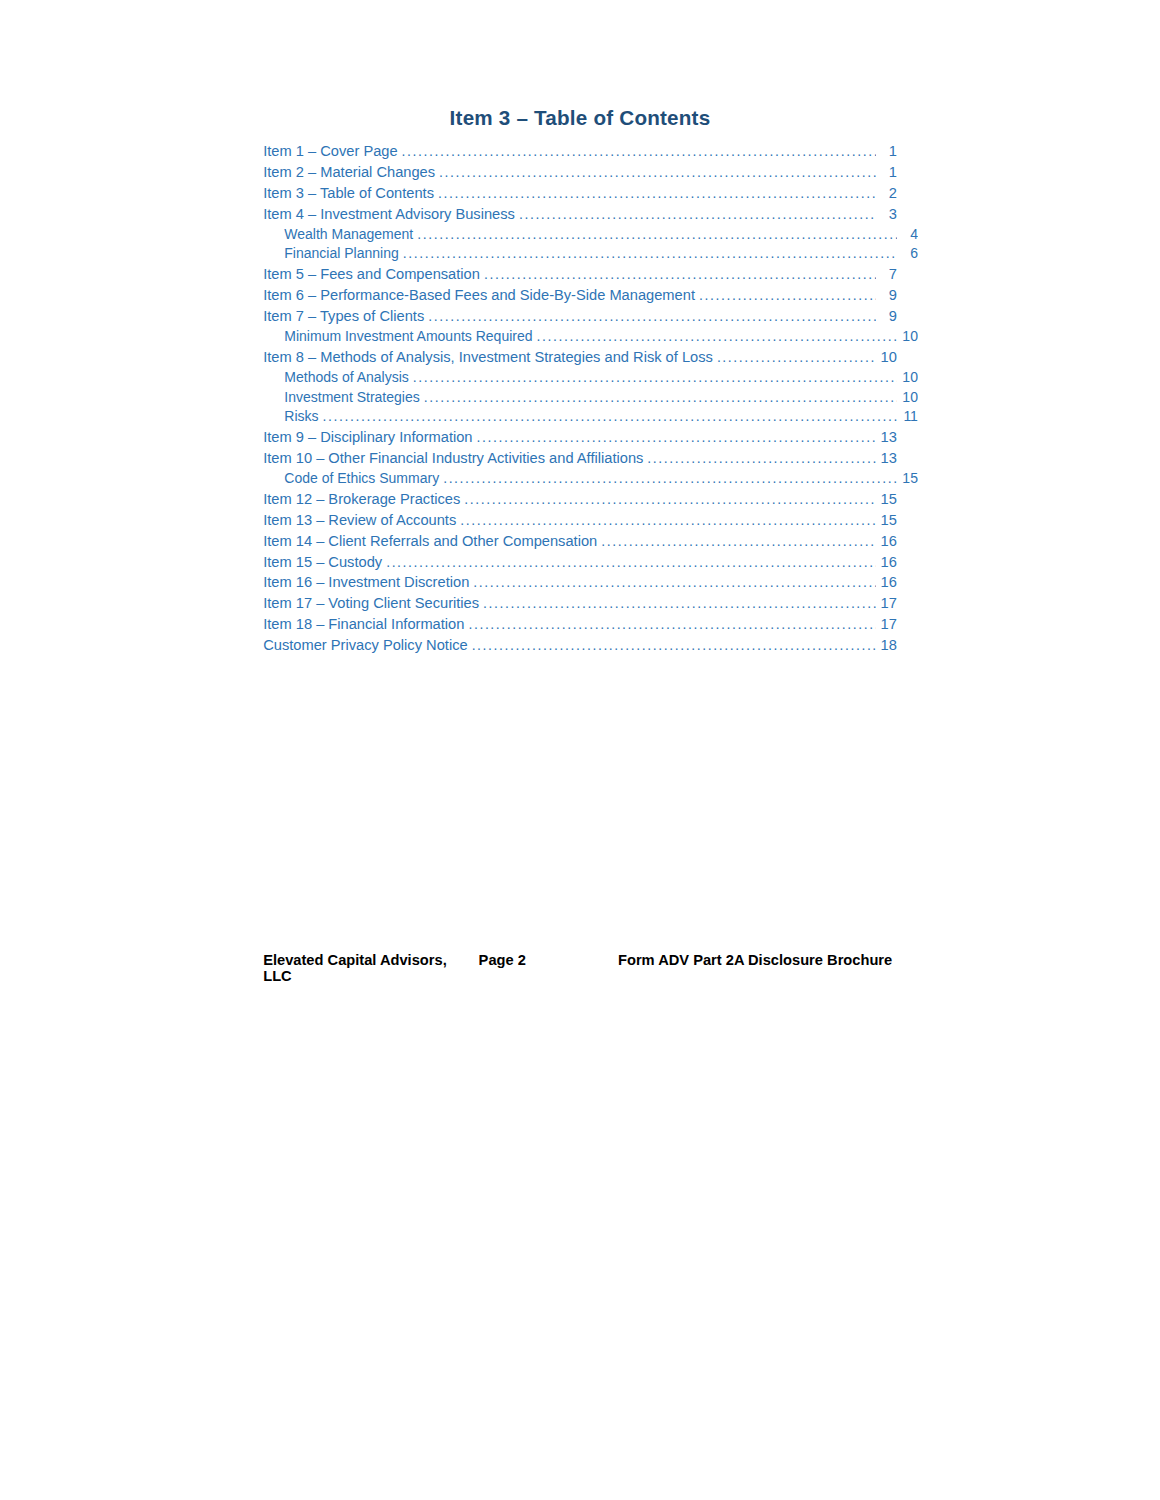Item 3 – Table of Contents
Item 1 – Cover Page .................................................................................................................................. 1
Item 2 – Material Changes .................................................................................................................................. 1
Item 3 – Table of Contents .................................................................................................................................. 2
Item 4 – Investment Advisory Business .................................................................................................................................. 3
Wealth Management .................................................................................................................................. 4
Financial Planning .................................................................................................................................. 6
Item 5 – Fees and Compensation .................................................................................................................................. 7
Item 6 – Performance-Based Fees and Side-By-Side Management .................................................................................................................................. 9
Item 7 – Types of Clients .................................................................................................................................. 9
Minimum Investment Amounts Required .................................................................................................................................. 10
Item 8 – Methods of Analysis, Investment Strategies and Risk of Loss .................................................................................................................................. 10
Methods of Analysis .................................................................................................................................. 10
Investment Strategies .................................................................................................................................. 10
Risks .................................................................................................................................. 11
Item 9 – Disciplinary Information .................................................................................................................................. 13
Item 10 – Other Financial Industry Activities and Affiliations .................................................................................................................................. 13
Code of Ethics Summary .................................................................................................................................. 15
Item 12 – Brokerage Practices .................................................................................................................................. 15
Item 13 – Review of Accounts .................................................................................................................................. 15
Item 14 – Client Referrals and Other Compensation .................................................................................................................................. 16
Item 15 – Custody .................................................................................................................................. 16
Item 16 – Investment Discretion .................................................................................................................................. 16
Item 17 – Voting Client Securities .................................................................................................................................. 17
Item 18 – Financial Information .................................................................................................................................. 17
Customer Privacy Policy Notice .................................................................................................................................. 18
Elevated Capital Advisors, LLC
Page 2
Form ADV Part 2A Disclosure Brochure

┄┄┄┄┄┄

= Task instructions =
All lines with the word "Compensation" are needed; pull them from the entries and copy each.

= Written answer =
Item 5 – Fees and Compensation .................................................................................................................................. 7
Item 14 – Client Referrals and Other Compensation .................................................................................................................................. 16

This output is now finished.